As I have been completing various capture the flag challenges, I have wanted to review the network traffic by running it through analysis in tools such as Suricata and Zeek. I have captured this traffic with tcpdump manually, but I wanted to automate this collection. Looking at the man page for OpenVPN, I encountered the relevant option of --up.
--up cmd
Run command cmd after successful TUN/TAP device open (pre--user UID change).

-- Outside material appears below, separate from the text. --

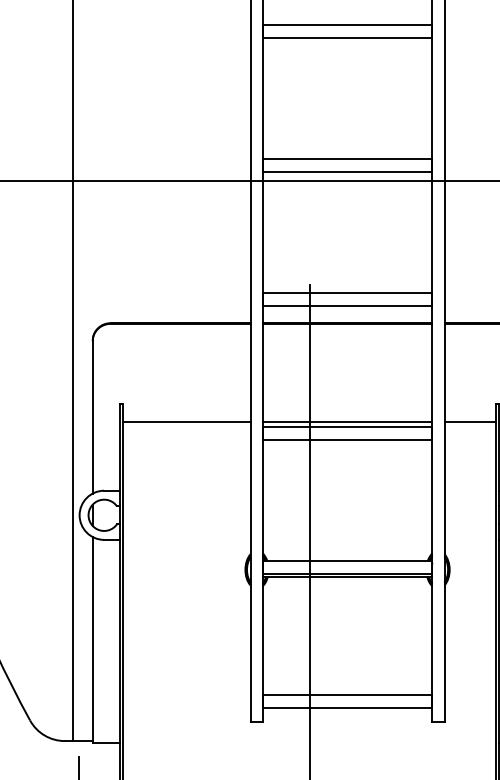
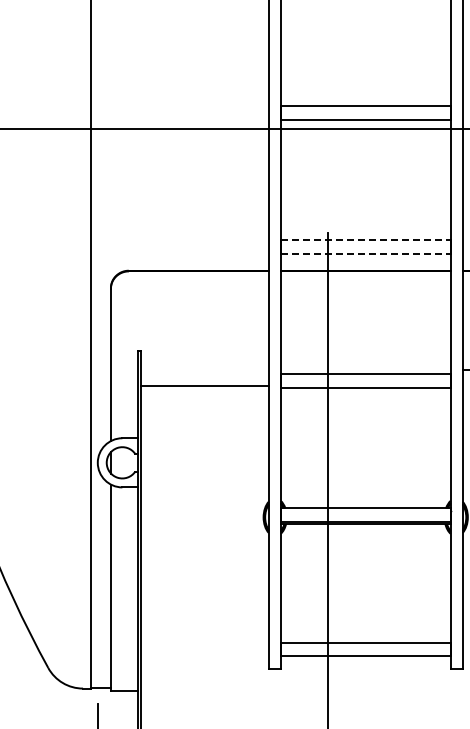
line: (347, 292) -> (365, 240), solid -> dashed
line: (347, 306) -> (365, 254), solid -> dashed
line: (186, 422) -> (204, 386), moved
line: (347, 422) -> (365, 370), removed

This command will enable you to run a script automatically once the tunnel is established, but for this script to execute a second option must be specified as well. The --script-security command must be set to 2.
--script-security level
This directive offers policy-level control over OpenVPN's usage of external programs and scripts. Lower level values are more restrictive, higher values are more permissive. Settings for level:
0 Strictly no calling of external programs
1 (Default) Only call built-in executables such as ifconfig, ip, route, or netsh.
2 Allow calling of built-in executables and user-defined scripts.
3 Allow passwords to be passed to scripts via environmental variables (potentially unsafe).So our command at this point looks something like this:
sudo openvpn --config profile.ovpn --script-security 2 --up upscript.sh
Now what does upscript.sh need to look like? A simple script might look like the one below.
#!/bin/bash
tcpdump -i tun0 -s 65535 -w ./tun0-`date +"%Y%m%d%k%M%S"`.pcap -Z $(logname) &This script will create a pcap in the directory from which OpenVPN was launched with the name tun0-<timestamp> . The -Z option is used to specify the owner of the pcap. If -Z is not specified, the pcap file will be owned by the user tcpdump and standard users will not be able to access the file. If the ampersand is left off the end of the command, OpenVPN will not pass traffic.
I have taken this a step further and added an alias command in my .zshrc file so that I can just run the command sudo openvpn profile.vpn and the capture will happen automatically. I did encounter an issue running an alias command starting with sudo, but found the solution at https://linuxhandbook.com/run-alias-as-sudo/. The simple solution is to add an alias for sudo of sudo followed by a space. The two alias commands in my .zshrc file are shown below.
alias sudo='sudo '
alias openvpn='openvpn --script-security 2 --up /opt/lubak0x0a-scripts/openvpn-up.sh --down /opt/lubak0x0a-scripts/openvpn-down.sh --config $1'With these alias commands defined, I can run the following command to launch OpenVPN and log all network traffic across the tunnel.
sudo openvpn profile.ovpnThe commands in this article will need to be adapted to meet your needs, but I hope it provides a starting point. If you find any errors or run into any issues please let me know and I will update this guide with your input.